Over a decade ago, the name Nvidia was mentioned in the context of a company called ATI, as a producer of high-powered graphics accelerators that appealed to the then-rising PC gaming market. A “design win” for Nvidia was when its chips were selected to power Microsoft’s Xbox 360. On the horizon was something called “high-definition television,” so when Nvidia’s design engineers spoke about the future, they referenced the dream of commanding the home theater market.
On the company’s back burner, whose heat was often turned down to “Lo” and occasionally to “off,” was a project called Compute Unified Device Architecture (CUDA). It was a little notion that graphics processors — which run small jobs such as shading triangles in very large parallel schemes — could be leveraged for running small everyday tasks, such as running data models, using the same parallel pipelines.
It was a side project that even some Nvidia officials told me at the time was like the minority third-party in a European parliament, sounding sensible enough but never garnering enough votes.
In the intervening decade, someone rebuilt the back burner into a fiery kiln. Nvidia and the rest of the pipelined processor industry (which includes AMD) began calling the technology GPGPU, where the first “GP” stands for “general purpose.” And now the industry is experiencing such astonishing growth that no company in the semiconductor space can avoid noticing it, and any firm invested solely in FPGA accelerators must find itself this morning in the midst of a cold, re-awakening shower.
Thursday night, during Nvidia’s quarterly earnings call for fiscal 2017, the company once declared dead or dying for having been left out of Sony’s PlayStation 4 informed the world that its annual revenue growth from data center projects — where GPGPU is now focused — grew almost 300 percent annually to $240 million.
What counts as a “design win” for Nvidia today? Amazon’s choice of Nvidia Tesla K80 GPU-based accelerators for powering its P2 instance type, announced last September. And yes, Nvidia won Microsoft over yet again, this time by adopting Tesla M60 accelerators for Azure’s N-Series instances.
Amazon AWS Chief Evangelist Jeff Barr explained the phenomenon in a company blog post last September: “Processors have reached the upper bound on clock rates, but Moore’s Law gives designers more and more transistors to work with,” Barr wrote. “Those transistors can be used to add more cache and more memory to a traditional architecture, but the von Neumann Bottleneck limits the value of doing so. On the other hand, we now have large markets for specialized hardware (gaming comes to mind as one of the early drivers for GPU consumption). Putting all of this together, the GPU scales out (more processors and parallel banks of memory) instead of up (faster processors and bottlenecked memory).”
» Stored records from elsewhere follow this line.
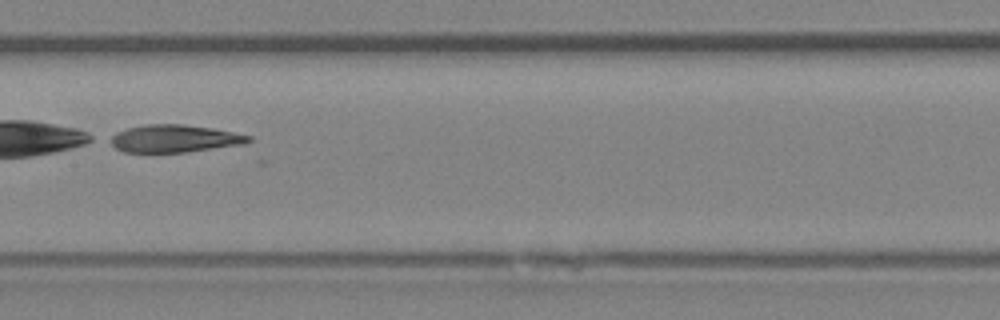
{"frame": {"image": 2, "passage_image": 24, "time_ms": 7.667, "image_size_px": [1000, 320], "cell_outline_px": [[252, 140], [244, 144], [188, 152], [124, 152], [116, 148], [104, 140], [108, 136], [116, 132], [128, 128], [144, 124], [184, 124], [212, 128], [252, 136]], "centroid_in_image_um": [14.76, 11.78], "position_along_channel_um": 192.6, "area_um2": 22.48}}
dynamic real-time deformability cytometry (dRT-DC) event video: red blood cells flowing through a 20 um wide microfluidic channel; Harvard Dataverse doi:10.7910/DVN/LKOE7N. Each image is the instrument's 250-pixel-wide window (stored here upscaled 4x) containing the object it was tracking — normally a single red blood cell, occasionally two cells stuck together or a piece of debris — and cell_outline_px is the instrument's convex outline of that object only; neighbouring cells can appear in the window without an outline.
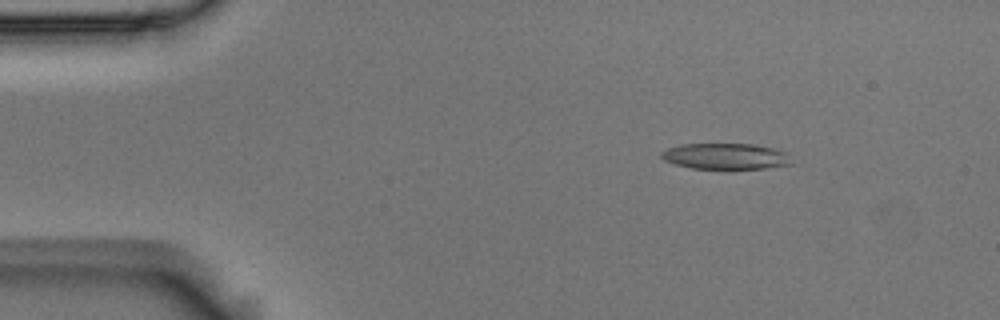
{"species": "Egyptian fruit bat (a non-hibernating species)", "species_latin": "Rousettus aegyptiacus", "temperature_condition": "room temperature", "stored_images_in_passage": 6, "camera_frame_rate_fps": 3000, "um_per_image_px": 0.085, "animal": {"sex": "male"}, "frame": {"image": 1, "passage_image": 3, "time_ms": 0.667, "image_size_px": [1000, 320], "cell_outline_px": [[796, 164], [732, 172], [728, 172], [692, 168], [676, 164], [664, 160], [660, 156], [660, 152], [668, 148], [680, 144], [756, 144], [788, 152]], "centroid_in_image_um": [61.75, 13.33], "position_along_channel_um": 23.2, "area_um2": 20.92}}
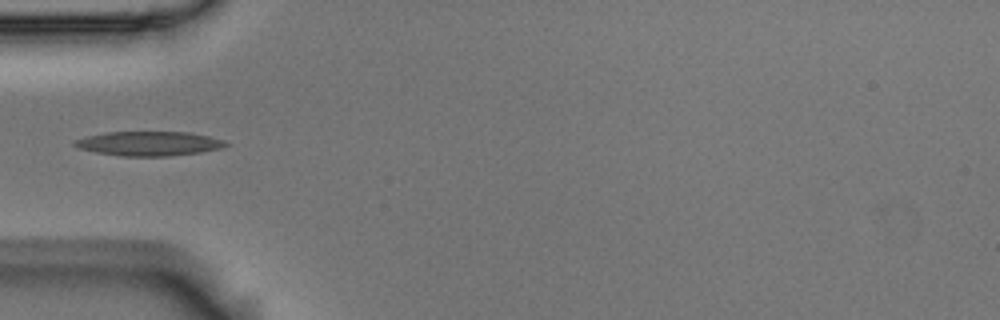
{"frame": {"image": 2, "passage_image": 6, "time_ms": 1.667, "image_size_px": [1000, 320], "cell_outline_px": [[228, 144], [224, 148], [200, 152], [168, 156], [120, 156], [96, 152], [80, 148], [72, 144], [72, 140], [88, 136], [108, 132], [188, 132], [208, 136], [224, 140]], "centroid_in_image_um": [12.66, 12.2], "position_along_channel_um": 72.3, "area_um2": 21.39}}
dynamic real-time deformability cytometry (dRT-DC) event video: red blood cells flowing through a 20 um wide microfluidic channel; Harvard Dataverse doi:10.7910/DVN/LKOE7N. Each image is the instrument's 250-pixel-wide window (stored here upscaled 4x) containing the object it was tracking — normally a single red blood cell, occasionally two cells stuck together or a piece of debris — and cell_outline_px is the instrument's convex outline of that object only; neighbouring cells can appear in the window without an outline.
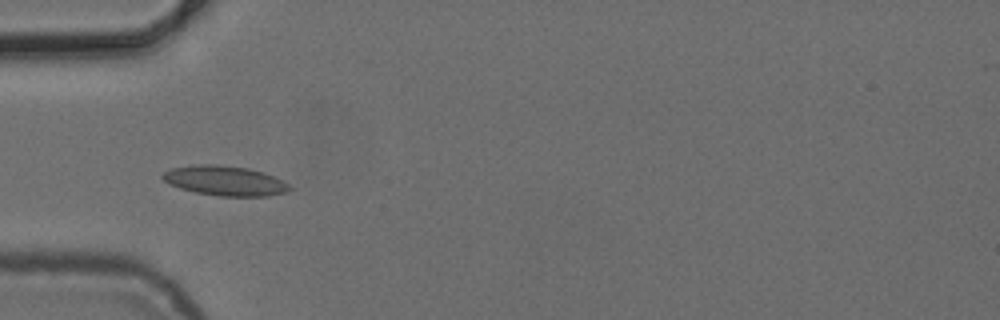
{"species": "common noctule bat (a hibernating species)", "species_latin": "Nyctalus noctula", "temperature_condition": "cold", "stored_images_in_passage": 6, "camera_frame_rate_fps": 3000, "um_per_image_px": 0.085, "animal": {"sex": "female", "body_mass_g": 24.6, "forearm_length_mm": 56.2}, "frame": {"image": 1, "passage_image": 4, "time_ms": 4.333, "image_size_px": [1000, 320], "cell_outline_px": [[292, 188], [288, 192], [268, 196], [220, 196], [196, 192], [180, 188], [168, 184], [160, 176], [164, 172], [172, 168], [192, 164], [216, 164], [248, 168], [264, 172], [288, 184]], "centroid_in_image_um": [19.09, 15.36], "position_along_channel_um": 65.9, "area_um2": 22.08}}
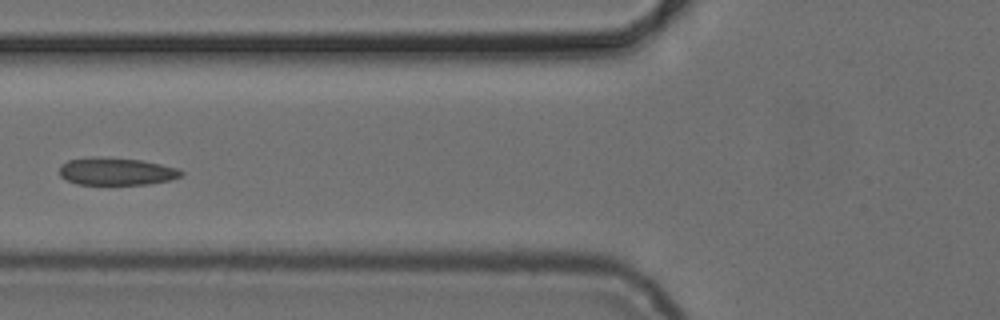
{"frame": {"image": 2, "passage_image": 5, "time_ms": 5.667, "image_size_px": [1000, 320], "cell_outline_px": [[184, 176], [172, 180], [148, 184], [76, 184], [60, 176], [60, 164], [68, 160], [92, 156], [140, 160], [160, 164], [176, 168], [184, 172]], "centroid_in_image_um": [9.9, 14.57], "position_along_channel_um": 115.9, "area_um2": 19.54}}
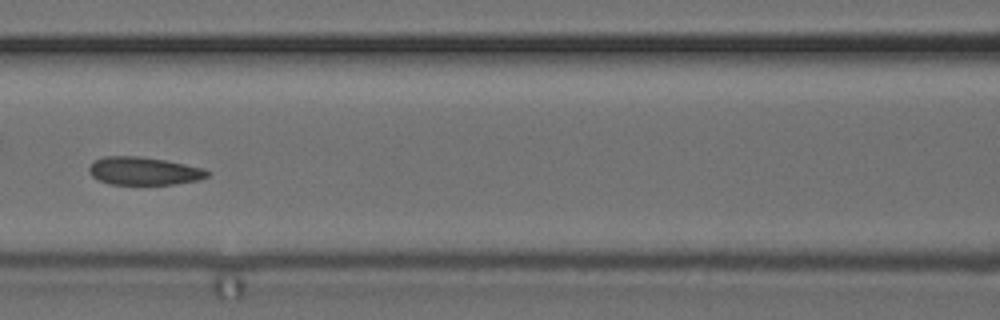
{"frame": {"image": 3, "passage_image": 6, "time_ms": 6.667, "image_size_px": [1000, 320], "cell_outline_px": [[212, 172], [208, 176], [200, 180], [172, 184], [108, 184], [92, 176], [88, 172], [88, 168], [92, 160], [104, 156], [140, 156], [164, 160], [204, 168]], "centroid_in_image_um": [12.21, 14.53], "position_along_channel_um": 154.4, "area_um2": 19.42}}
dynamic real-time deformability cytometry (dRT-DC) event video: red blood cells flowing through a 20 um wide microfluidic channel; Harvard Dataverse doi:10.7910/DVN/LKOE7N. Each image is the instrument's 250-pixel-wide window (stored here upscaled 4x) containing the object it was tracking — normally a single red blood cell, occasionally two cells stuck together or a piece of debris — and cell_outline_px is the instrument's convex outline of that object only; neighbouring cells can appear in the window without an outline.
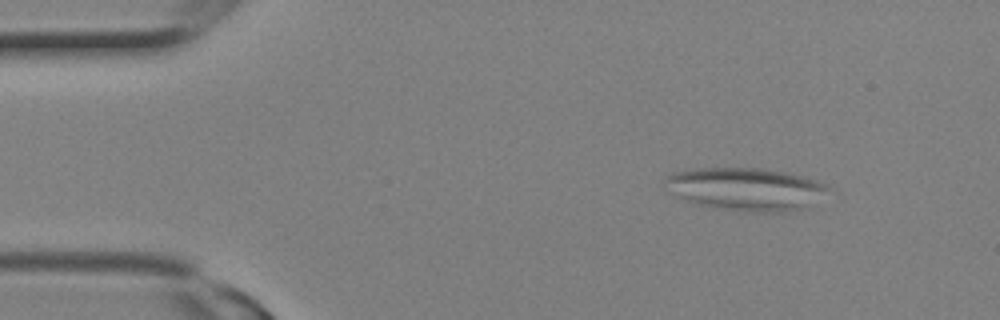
{"species": "Egyptian fruit bat (a non-hibernating species)", "species_latin": "Rousettus aegyptiacus", "temperature_condition": "room temperature", "stored_images_in_passage": 3, "camera_frame_rate_fps": 3000, "um_per_image_px": 0.085, "animal": {"sex": "female"}, "frame": {"image": 1, "passage_image": 2, "time_ms": 0.333, "image_size_px": [1000, 320], "cell_outline_px": [[828, 188], [808, 204], [800, 208], [776, 212], [744, 212], [712, 208], [696, 204], [676, 196], [668, 192], [664, 188], [664, 176], [672, 172], [696, 168], [760, 168], [784, 172], [804, 176], [828, 184]], "centroid_in_image_um": [63.24, 16.06], "position_along_channel_um": 21.8, "area_um2": 40.58}}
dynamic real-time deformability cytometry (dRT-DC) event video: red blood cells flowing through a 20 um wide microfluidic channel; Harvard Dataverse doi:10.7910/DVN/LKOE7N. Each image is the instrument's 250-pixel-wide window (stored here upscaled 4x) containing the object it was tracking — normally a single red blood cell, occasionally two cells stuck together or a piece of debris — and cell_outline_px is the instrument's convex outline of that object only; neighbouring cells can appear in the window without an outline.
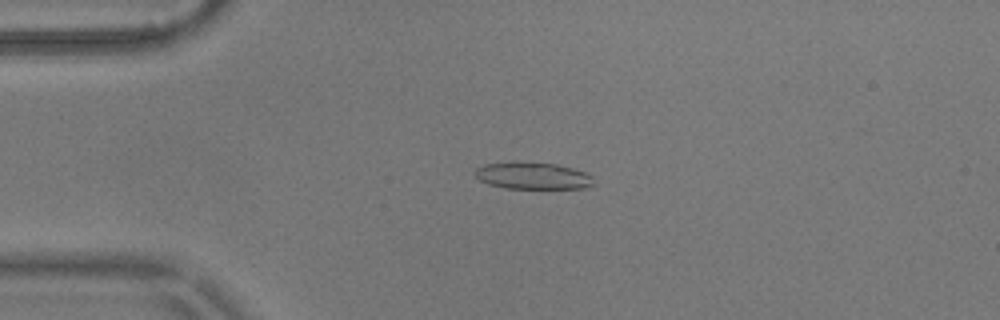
{"species": "common noctule bat (a hibernating species)", "species_latin": "Nyctalus noctula", "temperature_condition": "warm", "stored_images_in_passage": 4, "camera_frame_rate_fps": 3000, "um_per_image_px": 0.085, "animal": {"sex": "male", "body_mass_g": 17.9}, "frame": {"image": 1, "passage_image": 3, "time_ms": 0.667, "image_size_px": [1000, 320], "cell_outline_px": [[596, 184], [584, 188], [504, 188], [488, 184], [480, 180], [476, 176], [476, 168], [484, 164], [516, 160], [556, 164], [572, 168], [584, 172], [592, 176]], "centroid_in_image_um": [45.28, 14.92], "position_along_channel_um": 39.7, "area_um2": 18.9}}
It’s a verification of the observations that Intel made back in the spring: essentially, that the types of speed gains that data centers had anticipated would always come from CPUs, must from now on be found by broadening the platform beyond CPUs, and focusing one’s definition of performance from general purpose to specific tasks. While Intel and other semiconductor firms make investments in FPGA technology to rebuild Gordon Moore’s golden track of progress, CSPs and investors are realizing Nvidia had been growing the same class of solution organically since the early 2000s.
In its last fiscal quarter, Nvidia earned $2.004 billion in revenue, a gain of 54 percent year-over-year, and 40 percent over the previous quarter. For a company whose seasonality used to be determined by the strength of gaming during the holidays, these numbers are huge for a fall quarter.
“The thing that really made it possible,” said Nvidia CEO Jen-Hsun Huang during yesterday’s quarterly conference call [our thanks to Seeking Alpha for the transcript] “was the transformation of our company from a graphics processor to a general-purpose processor. And then, probably the more important part of that is transforming from a chip company to a platform company.
“With GPU acceleration, the benefit is incredible,” Huang continued. “It’s not 20%, it’s not 50%, it’s 20 times, 50 times. And that translates to, most importantly, for researchers, the ability to gain access to insight much, much faster. Instead of months, it could be days. It’s essentially like having a time machine. And secondarily, for IT managers, it translates to lower energy consumption and, most importantly. . . a substantial reduction in data center cost. Whereas you have a rack of servers with GPUs, it replaces an entire basketball court of cluster of off-the-shelf servers — so, a pretty big deal.”
The center of server hardware is decentralizing, and the CPU is no longer the center of gravity. That’s good news for companies like AMD, which lost its lead in that department anyway. And that’s great news for Nvidia, which placed its GPU in just the right orbit, well in advance.